Gli americani lo cercavano dagli anni ’90, quando lo mancarono almeno in tre occasioni; un ipoteca che ancora grava sulla presidenza Clinton. All’epoca Bin Laden guidava la sua milizia privata in Afghanstan, viveva in una cittadella fortificata alle porte di Kandahar e viaggiava sulle strade al confine col Pakistan che aveva fatto costruire durante la guerra anti-sovietica con i mezzi dell’azienda edile di famiglia. Ma il grande fallimento americano risale alla fine del 2001, ad Afghanistan ormai invaso, le radiotrasmittenti gracchiavano gli ultimi ordini dello sceicco del terrore ai suoi uomini, rintanato nelle grotte di Tora Bora.
L’assedio venne condotto da soli 70 militari americani. A seguire l’operazione c’erano 100 giornalisti. Ormai spacciato Bin Laden fuggi’ comprandosi i mercenari afghani che aiutavano gli americani. Da allora si è favoleggiato sul suo nascondiglio, ma era ormai chiaro che non fosse in uno dei remoti scenari montani dove amava farsi riprendere.
E così l’hanno preso dove la resistenza afghana anti-sovietica ha fatto base per anni, tra Peshawar e Islamabad in Pakistan, a cento metri da una base militare pakistana. La vera novità che racconta la morte di Bin Laden è proprio l’atteggiamento dei servizi pakistani. L’Isi che negli anni hanno organizzato i mujaheddin, poi creato i talebani e che ora sostengono la guerriglia anti-occidentale in Afghanistan.

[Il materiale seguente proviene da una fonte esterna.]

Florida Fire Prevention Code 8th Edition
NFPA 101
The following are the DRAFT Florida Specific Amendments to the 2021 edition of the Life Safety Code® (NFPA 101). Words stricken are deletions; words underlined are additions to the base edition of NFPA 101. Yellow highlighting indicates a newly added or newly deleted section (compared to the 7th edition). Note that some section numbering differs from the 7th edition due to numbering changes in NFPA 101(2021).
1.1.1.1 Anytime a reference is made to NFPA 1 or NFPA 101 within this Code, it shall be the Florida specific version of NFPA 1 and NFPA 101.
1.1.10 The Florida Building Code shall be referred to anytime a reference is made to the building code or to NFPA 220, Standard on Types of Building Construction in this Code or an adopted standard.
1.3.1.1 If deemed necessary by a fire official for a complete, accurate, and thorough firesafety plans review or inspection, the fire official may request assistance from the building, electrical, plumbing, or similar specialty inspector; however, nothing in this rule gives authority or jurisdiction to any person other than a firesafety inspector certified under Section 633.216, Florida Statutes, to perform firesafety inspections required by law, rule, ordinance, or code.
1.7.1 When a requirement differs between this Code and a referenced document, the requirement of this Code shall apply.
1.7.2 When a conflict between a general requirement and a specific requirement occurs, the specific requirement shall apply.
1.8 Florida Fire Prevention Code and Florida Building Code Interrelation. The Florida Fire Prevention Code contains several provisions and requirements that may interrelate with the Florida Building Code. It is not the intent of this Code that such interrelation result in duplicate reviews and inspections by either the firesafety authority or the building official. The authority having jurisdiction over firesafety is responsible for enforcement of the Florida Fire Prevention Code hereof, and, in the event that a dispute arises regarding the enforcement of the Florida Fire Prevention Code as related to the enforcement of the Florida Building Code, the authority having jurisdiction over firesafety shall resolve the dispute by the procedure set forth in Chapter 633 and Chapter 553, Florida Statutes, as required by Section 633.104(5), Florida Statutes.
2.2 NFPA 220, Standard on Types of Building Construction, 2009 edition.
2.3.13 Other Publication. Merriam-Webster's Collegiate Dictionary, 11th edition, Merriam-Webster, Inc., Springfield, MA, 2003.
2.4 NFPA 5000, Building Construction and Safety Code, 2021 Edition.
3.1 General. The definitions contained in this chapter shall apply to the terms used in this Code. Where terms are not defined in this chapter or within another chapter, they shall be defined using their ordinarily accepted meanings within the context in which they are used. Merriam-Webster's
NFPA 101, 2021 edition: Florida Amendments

Sin’ora avevano bloccato ogni operazione americana sul loro territorio, tra sabotaggi e soffiate, come quando avevano arrestato a Karachi il capo militare dei talebani afghani per far fallire le trattative di pace sul governo Karzai. Se davvero l’Isi ha cambiato rotta, le prossime fermate per le forze speciali americane potrebbero essere il rifugio di Al Zawahiri, braccio destro di Bin Laden, e quello del Mullah Omar, leader indisscusso dei talebani. Entrambi rifuggiati in Pakistan, secondo più fonti.
A proposito di fonti, a chi sarà andata la taglia di 25 milioni di dollari che pesava sulla testa di Osama?